Trump’s social media “suggests that the government intends to use these rarely invoked removal authorities in enough cases” to silence noncitizens who want to speak about “sensitive political issues,” Vladeck said.
“Conflating ‘pro-terrorist,’ ‘anti-Semitic,’ and ‘anti-American’ activity is an incredibly dangerous step to take,” he said.
Khalil’s attorneys are fighting in court in New York to keep the case there, while the Trump administration is hoping to move the case to Louisiana, the jurisdiction of the country’s most conservative circuit court.
A lower-profile but similar case emerged in Boston over the weekend, when U.S. Customs and Border Protection blocked a doctor who specializes in kidney transplants from entering the country after discovering she had just attended the funeral of a leader of Hezbollah, a designated terrorist organization.
Representatives for Dr.
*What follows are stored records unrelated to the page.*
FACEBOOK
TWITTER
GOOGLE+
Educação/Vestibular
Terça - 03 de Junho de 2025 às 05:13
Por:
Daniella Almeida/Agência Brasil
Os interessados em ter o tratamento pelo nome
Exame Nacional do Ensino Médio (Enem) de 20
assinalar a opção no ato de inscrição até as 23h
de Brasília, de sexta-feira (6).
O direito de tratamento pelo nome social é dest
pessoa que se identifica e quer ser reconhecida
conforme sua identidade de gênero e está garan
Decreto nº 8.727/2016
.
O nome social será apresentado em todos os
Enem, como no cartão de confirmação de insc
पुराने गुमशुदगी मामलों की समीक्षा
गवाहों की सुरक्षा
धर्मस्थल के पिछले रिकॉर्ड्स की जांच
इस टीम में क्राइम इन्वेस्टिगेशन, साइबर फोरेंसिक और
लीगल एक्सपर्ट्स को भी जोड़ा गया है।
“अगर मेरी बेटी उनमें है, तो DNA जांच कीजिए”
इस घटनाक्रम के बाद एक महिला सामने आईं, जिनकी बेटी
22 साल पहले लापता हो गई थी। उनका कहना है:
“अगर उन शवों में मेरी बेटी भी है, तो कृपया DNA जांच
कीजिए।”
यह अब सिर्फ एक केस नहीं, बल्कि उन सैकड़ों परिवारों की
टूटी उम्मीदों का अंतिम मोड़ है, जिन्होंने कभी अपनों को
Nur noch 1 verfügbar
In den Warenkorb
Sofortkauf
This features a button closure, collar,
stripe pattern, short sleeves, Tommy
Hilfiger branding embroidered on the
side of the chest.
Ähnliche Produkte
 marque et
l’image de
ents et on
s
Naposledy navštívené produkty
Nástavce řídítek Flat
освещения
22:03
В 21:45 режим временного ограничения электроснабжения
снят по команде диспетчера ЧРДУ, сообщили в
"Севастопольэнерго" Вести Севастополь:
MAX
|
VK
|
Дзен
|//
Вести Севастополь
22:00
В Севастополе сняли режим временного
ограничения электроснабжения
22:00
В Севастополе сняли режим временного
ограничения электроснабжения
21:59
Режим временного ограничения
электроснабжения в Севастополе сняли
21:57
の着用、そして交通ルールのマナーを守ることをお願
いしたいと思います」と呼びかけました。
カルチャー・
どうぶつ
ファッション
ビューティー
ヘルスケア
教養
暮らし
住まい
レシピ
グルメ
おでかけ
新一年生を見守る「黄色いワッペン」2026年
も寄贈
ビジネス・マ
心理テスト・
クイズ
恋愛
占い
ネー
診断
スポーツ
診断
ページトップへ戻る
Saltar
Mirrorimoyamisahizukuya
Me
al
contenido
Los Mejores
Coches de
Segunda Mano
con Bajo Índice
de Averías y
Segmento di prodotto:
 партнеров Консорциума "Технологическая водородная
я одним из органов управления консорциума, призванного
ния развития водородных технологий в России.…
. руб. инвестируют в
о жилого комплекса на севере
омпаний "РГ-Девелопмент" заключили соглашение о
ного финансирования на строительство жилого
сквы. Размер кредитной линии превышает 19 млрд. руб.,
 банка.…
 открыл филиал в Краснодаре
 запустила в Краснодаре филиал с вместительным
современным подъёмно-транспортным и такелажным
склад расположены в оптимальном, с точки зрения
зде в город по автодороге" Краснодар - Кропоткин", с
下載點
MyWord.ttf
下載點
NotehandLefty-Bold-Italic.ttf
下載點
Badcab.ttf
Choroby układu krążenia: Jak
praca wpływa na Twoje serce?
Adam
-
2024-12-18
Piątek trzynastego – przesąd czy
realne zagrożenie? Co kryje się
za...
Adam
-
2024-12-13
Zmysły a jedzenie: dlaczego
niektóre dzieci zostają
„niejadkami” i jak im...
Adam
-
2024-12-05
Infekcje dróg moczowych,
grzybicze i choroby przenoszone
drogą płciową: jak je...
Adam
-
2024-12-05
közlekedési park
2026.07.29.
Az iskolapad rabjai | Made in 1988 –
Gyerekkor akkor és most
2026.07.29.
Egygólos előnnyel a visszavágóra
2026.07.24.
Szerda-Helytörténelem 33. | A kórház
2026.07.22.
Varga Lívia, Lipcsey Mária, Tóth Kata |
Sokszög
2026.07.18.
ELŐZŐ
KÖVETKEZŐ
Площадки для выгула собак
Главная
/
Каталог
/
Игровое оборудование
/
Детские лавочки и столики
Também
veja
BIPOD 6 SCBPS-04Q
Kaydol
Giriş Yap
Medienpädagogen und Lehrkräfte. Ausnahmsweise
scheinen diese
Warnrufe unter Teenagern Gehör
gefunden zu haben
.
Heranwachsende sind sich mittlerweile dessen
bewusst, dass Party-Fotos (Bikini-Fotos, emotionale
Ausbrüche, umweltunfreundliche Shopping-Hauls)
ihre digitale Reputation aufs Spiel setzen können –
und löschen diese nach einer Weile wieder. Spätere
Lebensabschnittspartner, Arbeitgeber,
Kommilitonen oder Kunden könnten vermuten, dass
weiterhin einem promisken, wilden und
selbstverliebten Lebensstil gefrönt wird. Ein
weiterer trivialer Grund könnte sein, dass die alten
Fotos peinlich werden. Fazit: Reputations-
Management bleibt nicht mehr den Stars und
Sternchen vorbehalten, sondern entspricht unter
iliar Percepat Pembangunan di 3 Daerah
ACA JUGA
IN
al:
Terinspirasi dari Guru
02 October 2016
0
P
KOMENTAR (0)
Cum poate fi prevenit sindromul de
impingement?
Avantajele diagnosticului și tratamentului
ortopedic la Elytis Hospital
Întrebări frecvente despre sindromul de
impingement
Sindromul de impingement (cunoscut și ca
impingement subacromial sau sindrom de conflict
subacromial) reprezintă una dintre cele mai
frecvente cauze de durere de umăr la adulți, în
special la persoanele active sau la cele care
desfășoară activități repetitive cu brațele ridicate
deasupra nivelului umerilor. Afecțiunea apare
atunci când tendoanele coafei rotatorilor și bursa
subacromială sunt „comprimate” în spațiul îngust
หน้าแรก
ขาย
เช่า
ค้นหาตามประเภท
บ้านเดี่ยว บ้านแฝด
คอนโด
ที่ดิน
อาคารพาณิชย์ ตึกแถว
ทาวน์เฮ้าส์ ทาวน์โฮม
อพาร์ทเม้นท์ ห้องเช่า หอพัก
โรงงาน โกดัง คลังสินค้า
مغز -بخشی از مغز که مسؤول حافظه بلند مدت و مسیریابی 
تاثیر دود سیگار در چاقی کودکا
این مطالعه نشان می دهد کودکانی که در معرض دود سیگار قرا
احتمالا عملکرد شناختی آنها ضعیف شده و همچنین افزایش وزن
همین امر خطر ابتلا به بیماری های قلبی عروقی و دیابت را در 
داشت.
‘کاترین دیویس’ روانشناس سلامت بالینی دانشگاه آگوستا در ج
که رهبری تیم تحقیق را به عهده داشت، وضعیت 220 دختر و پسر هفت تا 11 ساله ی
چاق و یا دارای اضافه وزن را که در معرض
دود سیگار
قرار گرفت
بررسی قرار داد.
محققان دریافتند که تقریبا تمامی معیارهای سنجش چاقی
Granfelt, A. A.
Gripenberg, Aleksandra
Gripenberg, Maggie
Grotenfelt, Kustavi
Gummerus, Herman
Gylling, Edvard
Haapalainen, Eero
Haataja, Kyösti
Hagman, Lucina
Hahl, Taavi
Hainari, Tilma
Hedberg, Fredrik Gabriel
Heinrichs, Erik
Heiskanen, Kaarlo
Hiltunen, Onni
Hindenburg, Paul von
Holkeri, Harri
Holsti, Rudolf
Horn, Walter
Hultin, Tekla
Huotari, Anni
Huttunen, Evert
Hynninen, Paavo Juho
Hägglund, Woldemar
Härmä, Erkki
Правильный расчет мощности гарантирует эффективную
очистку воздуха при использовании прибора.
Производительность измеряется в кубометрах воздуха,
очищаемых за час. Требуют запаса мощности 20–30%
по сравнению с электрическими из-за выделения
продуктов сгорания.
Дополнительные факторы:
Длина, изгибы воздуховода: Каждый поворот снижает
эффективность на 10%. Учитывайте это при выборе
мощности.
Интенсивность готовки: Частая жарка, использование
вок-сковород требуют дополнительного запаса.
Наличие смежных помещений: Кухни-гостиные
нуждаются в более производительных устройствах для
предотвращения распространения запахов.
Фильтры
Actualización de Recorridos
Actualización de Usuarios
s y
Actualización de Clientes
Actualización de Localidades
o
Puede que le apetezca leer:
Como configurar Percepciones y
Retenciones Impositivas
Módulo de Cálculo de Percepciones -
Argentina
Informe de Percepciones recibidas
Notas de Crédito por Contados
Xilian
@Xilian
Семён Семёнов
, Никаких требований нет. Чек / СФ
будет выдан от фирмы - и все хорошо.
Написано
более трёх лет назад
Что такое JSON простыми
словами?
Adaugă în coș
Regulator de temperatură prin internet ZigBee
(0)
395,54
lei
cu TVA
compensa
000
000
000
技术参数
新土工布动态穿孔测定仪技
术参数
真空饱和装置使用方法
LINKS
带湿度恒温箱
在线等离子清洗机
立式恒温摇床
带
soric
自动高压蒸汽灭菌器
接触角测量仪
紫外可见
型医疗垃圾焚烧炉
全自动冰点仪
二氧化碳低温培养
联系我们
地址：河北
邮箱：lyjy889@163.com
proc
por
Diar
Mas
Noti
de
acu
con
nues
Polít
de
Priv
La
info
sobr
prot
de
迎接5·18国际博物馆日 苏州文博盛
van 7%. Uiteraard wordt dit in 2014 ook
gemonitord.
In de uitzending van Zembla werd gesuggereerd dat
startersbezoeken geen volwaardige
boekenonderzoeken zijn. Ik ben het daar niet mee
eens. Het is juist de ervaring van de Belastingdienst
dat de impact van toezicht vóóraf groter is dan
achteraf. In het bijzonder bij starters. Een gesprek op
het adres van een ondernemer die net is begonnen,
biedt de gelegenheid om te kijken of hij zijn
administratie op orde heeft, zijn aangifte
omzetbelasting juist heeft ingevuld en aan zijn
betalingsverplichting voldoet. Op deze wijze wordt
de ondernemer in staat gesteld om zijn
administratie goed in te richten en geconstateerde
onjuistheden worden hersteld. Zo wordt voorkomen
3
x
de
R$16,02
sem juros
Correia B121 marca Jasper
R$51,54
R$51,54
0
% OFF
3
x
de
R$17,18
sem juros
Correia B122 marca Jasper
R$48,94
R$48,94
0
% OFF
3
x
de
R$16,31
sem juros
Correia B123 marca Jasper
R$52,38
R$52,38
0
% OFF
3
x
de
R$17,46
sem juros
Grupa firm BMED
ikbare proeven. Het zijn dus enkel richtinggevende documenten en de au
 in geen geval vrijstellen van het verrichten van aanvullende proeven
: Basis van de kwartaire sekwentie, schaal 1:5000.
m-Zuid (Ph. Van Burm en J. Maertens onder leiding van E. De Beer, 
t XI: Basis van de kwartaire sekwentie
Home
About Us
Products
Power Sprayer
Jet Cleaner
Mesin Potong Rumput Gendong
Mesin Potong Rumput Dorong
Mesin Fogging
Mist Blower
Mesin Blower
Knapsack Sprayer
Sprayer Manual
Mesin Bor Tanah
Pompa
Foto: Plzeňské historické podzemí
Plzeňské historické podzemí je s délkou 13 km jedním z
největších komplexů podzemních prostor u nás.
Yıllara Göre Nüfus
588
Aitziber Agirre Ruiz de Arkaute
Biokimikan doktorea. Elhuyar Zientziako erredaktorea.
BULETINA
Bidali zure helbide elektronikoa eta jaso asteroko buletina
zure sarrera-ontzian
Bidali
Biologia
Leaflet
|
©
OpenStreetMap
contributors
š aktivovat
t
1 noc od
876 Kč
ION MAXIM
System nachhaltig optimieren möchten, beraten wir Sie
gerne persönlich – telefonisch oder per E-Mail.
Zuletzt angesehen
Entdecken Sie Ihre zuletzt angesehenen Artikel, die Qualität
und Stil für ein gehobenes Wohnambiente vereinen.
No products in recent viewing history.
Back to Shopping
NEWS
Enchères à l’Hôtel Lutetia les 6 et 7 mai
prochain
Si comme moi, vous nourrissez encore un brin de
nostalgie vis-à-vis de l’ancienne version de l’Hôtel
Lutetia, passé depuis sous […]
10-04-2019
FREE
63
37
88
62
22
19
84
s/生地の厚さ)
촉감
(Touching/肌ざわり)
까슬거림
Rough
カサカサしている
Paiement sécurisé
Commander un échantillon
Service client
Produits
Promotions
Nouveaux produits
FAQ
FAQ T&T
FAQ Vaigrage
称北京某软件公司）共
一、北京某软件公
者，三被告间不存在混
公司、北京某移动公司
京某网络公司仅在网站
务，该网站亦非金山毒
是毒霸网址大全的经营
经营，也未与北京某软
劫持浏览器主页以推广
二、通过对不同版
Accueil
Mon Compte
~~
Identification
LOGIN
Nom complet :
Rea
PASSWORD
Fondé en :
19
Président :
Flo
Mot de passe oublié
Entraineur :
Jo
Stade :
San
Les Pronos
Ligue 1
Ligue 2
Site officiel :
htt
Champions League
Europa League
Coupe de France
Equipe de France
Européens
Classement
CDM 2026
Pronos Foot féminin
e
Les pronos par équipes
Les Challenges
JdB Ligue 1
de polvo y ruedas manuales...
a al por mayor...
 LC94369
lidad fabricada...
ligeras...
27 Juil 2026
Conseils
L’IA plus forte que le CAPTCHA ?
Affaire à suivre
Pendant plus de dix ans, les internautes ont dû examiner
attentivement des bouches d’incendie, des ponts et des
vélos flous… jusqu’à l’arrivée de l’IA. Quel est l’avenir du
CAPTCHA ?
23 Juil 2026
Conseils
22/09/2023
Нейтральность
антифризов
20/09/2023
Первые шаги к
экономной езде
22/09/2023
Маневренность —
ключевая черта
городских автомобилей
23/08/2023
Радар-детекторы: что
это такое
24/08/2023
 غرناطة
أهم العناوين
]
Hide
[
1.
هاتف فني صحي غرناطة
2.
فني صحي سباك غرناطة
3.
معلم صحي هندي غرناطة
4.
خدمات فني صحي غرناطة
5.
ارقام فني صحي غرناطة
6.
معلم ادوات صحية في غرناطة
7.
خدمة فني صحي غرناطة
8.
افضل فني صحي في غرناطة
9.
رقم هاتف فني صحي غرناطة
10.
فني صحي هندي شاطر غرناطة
Rasha Alawieh said in court documents that she had an active H-1B visa and worked for Brown Medicine as an assistant professor. They said that upon returning to the U.S. from Beirut last week, she was held at Boston Logan International Airport for 36 hours before CBP flew her out of the country.
LEBANESE DOCTOR BARRED FROM US ENTRY OVER ALLEGED HEZBOLLAH SYMPATHY
The case is moving at lightning speed like the other cases, after the Trump administration quickly put Alawieh on a flight after a judge ordered CBP not to. DOJ attorneys told the judge Monday morning that CBP was not aware of the order when it denied Alawieh entry into the U.S. The attorneys said her phone content raised questions about her allegiances.
“CBP questioned Dr. Alawieh and determined that her true intentions in the United States could not be determined,” a DOJ prosecutor wrote. Alawieh is fighting in court to get her job back.